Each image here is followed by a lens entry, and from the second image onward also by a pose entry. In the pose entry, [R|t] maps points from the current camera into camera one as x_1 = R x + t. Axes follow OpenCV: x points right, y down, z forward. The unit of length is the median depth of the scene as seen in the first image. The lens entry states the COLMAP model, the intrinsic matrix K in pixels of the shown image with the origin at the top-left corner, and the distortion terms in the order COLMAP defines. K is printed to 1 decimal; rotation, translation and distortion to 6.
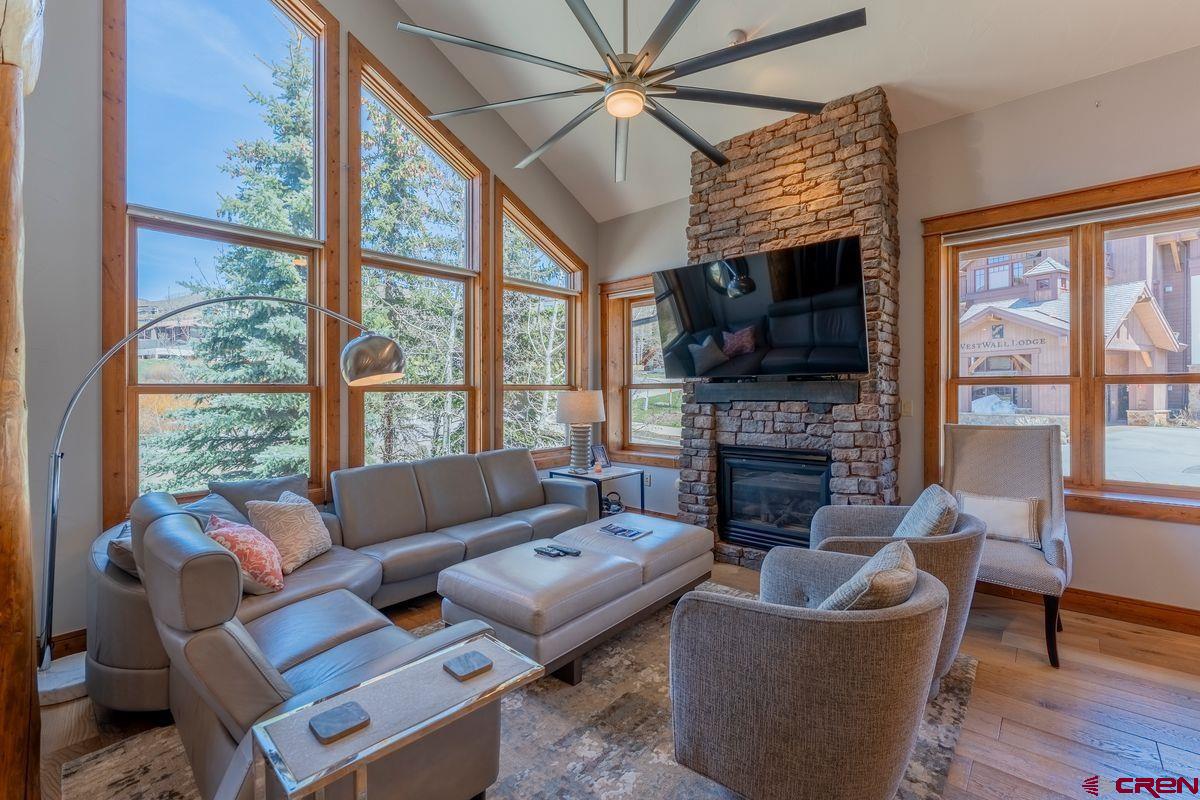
lens RADIAL K [[514.3, 0, 600.9], [0, 514.3, 379.6], [0, 0, 1]] dist [-0.001221, -0.000055]
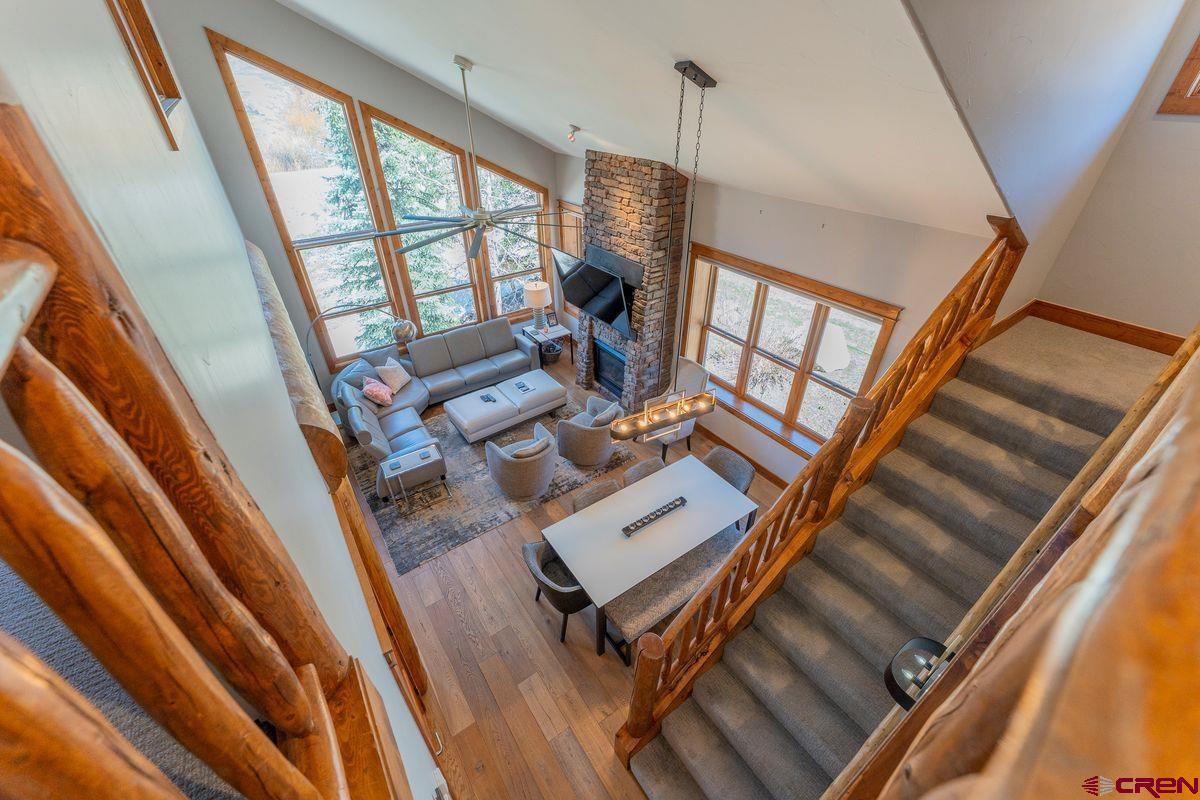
lens RADIAL K [[497.2, 0, 604.9], [0, 497.2, 379.1], [0, 0, 1]] dist [-0.000470, -0.000056]
pose [[0.973900, 0.114642, -0.195900, 0.681613], [0.011643, 0.836706, 0.547529, -0.780852], [0.226680, -0.535519, 0.813533, -0.587246]]
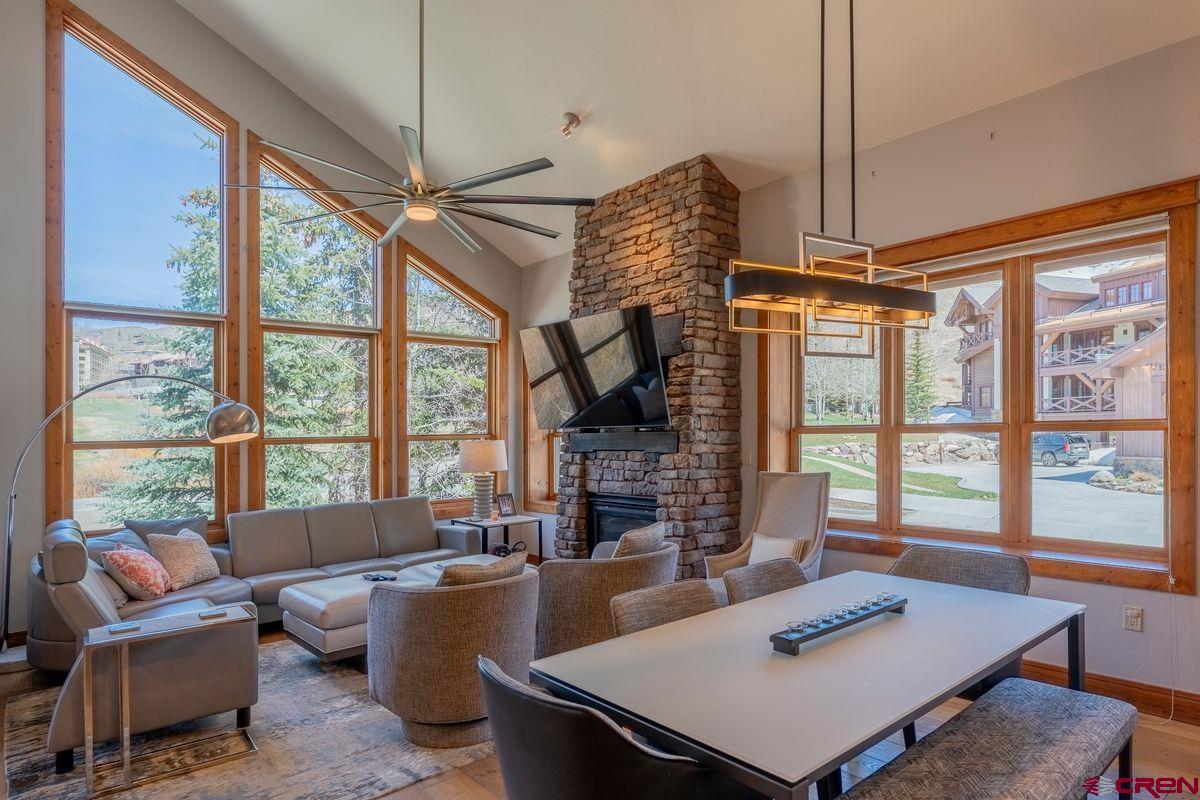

+ + + + + + +

# EXERCISE REQUIREMENTS
Rewrite the material from its first line through the line with "dist [-0.001221, -0.000055]", replacing "entry" with "record" and leaving the rest unchanged. Omit the pictures.

# REPLY TO THE TASK
Each image here is followed by a lens record, and from the second image onward also by a pose record. In the pose record, [R|t] maps points from the current camera into camera one as x_1 = R x + t. Axes follow OpenCV: x points right, y down, z forward. The unit of length is the median depth of the scene as seen in the first image. The lens record states the COLMAP model, the intrinsic matrix K in pixels of the shown image with the origin at the top-left corner, and the distortion terms in the order COLMAP defines. K is printed to 1 decimal; rotation, translation and distortion to 6.
lens RADIAL K [[514.3, 0, 600.9], [0, 514.3, 379.6], [0, 0, 1]] dist [-0.001221, -0.000055]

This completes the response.